ОТРЫВОК ТЕКСТА:
========================================
Но это, конечно, не мешало нам грустить о недавнем бытии вольного с паспортными запретами – как о счастье, которое было всего несколько лет и вот – испарилось. Мы были в положении бедняка, у которого в комнате жили коза, свинья, овца, и который нудил, что такое сообщество нетерпимо. А ему в жилище втолкнули еще и корову, и теперь он вспоминает о прежнем бескоровьем существовании как о райском блаженстве.
Ленская была из «потомственных вольняшек»: не сидели ни она, ни ее родители. Такую биографическую редкость оценили: ей, после того как она ушла от мужа, предоставили местечко в гостинице. И, особо выделяя идеологическую беспорочность, выбрали секретарем комсомольской организации. По всему, она должна была чураться ссыльных, как черт ладана. Но она стремилась к общению с интеллигентными людьми. Офицеры, нахлынувшие в Норильск, имели мало общего с воевавшими на фронте. Это все были кадровики охраны, служители СМЕРШа, мастера тыловых обысков и арестов – не та компания, какой взыскивала душа двадцатитрехлетней студентки. Так она совершила первое грехопадение – стала сдруживаться со ссыльными. Пьянки в компании ее мужа были ей нежеланны не только потому, что она вообще не любила пить, хоть и нелюбовь такая была. Дело дошло до полного разрыва с майором. Компания офицеров не стала ее компанией.
Итак, мы пили, ели и болтали. Чего-либо необычного пока не происходило. Потом Галю попросили спеть. Клара с восторгом шепнула мне: «Она поет – заслушаешься». Петь без аккомпанемента нелегко, Галя отказывалась – и, пожалуй, дольше, чем надо было. Слава настаивал: «Хватит ломаться!» Кто-то бодро провозгласил: «На поломку – пять минут». Галя начала петь. Голос был чистый, звучный. Она пела «Зюлейку-ханум», песенку из популярного тогда фильма «Аршин мал алан». Я не люблю легких песенок, в их легкости мне слышится что-то оскорбительное. Нас со всех сторон окружало искусство до того облегченное, что хотелось просто выть. Пастернак писал, что людям важней всего простота, но сложное им понятней. Я был из тех, кто жаждал сложности.
========================================
СТРОКИ ДАННЫХ:
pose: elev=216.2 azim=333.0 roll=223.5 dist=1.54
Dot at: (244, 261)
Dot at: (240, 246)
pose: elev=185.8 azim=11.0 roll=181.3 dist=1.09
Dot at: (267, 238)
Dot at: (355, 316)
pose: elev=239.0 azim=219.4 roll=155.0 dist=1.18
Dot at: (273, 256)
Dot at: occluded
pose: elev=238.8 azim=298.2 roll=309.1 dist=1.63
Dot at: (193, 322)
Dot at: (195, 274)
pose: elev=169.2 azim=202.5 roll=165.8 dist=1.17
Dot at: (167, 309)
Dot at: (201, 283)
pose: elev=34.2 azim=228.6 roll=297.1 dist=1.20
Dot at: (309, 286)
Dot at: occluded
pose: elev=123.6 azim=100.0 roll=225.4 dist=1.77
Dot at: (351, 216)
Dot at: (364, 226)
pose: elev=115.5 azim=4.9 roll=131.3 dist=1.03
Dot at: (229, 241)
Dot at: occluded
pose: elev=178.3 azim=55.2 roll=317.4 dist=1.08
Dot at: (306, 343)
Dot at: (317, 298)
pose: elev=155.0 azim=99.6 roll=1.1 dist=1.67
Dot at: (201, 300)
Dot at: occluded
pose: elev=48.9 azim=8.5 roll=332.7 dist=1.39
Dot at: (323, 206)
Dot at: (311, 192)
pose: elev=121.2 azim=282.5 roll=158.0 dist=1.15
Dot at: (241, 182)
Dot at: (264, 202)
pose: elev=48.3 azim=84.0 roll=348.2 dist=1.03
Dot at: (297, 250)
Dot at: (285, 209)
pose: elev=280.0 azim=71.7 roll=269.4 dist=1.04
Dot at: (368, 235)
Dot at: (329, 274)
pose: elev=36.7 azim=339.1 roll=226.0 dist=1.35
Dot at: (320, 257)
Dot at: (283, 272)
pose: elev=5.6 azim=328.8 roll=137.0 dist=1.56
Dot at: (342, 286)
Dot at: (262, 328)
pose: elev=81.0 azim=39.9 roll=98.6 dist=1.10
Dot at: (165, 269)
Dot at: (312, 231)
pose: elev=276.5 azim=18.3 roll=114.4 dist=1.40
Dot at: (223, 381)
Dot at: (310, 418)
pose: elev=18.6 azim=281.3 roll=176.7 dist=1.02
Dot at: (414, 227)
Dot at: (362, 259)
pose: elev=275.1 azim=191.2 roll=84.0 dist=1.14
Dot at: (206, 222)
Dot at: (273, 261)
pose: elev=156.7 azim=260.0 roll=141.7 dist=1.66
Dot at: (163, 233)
========================================
ЗАДАНИЯ:
1/ Какую песню исполнила Галя в отрывке о жизни ссыльных в Норильске?
2/ Допишите отрывок о жизни ссыльных в Норильске, начав сразу после его последнего предложения.
Строки для работы не понадобятся.

ОТВЕТЫ:
1/ «Зюлейку-ханум», песенку из фильма «Аршин мал алан».

2/
В общем, мне понравился голос певицы, но не ее репертуар. Я похвалил, но остался равнодушен. Галя, ободренная хвалой слушателей – все, кроме меня, порадовались любовным успехам Зюлейки, – запела «Над широкой рекой опустился сиреневый вечер». Я часто слышал эту песенку, простенькую хорошей, не оскорбительной простотой, но никогда она не захватывала меня. Я, конечно, сочувствовал страданиям девушки, глядящей из окна, как ее любимый, веселый и нарядный, идет на свидание к другой. И, естественно, понимал, что этой, обойденной, поющей о своем горе, страстно хочется отбить своего парня, вызволить его из чужих тенет, заставить ходить только к ней, думать только о ней, ни на кого больше не бросить и взгляда. Стандартная ситуация, стандартные желания – и стандартная безысходность. Тысячи раз видено, тысячи раз слышано – ничего нового.
Но когда Галя запела, я понял, что еще по-настоящему не слышал этой песни. Она пела удивительно. Она пела так, что не только мелодия, не только слова доходили, но и выразительно передавалось чувство. Я хотел написать: она пела душевно, но словечко «душевно» не отразит впечатления. Она пела не душевно, а душой, она сама печалилась о любимом, упивалась мечтой о грядущем торжестве. Я видел эту девушку, пригорюнившуюся у окна, в глазах ее стояли слезы, душа разрывалась на части – и она выдавала себя великолепным, звучным голосом.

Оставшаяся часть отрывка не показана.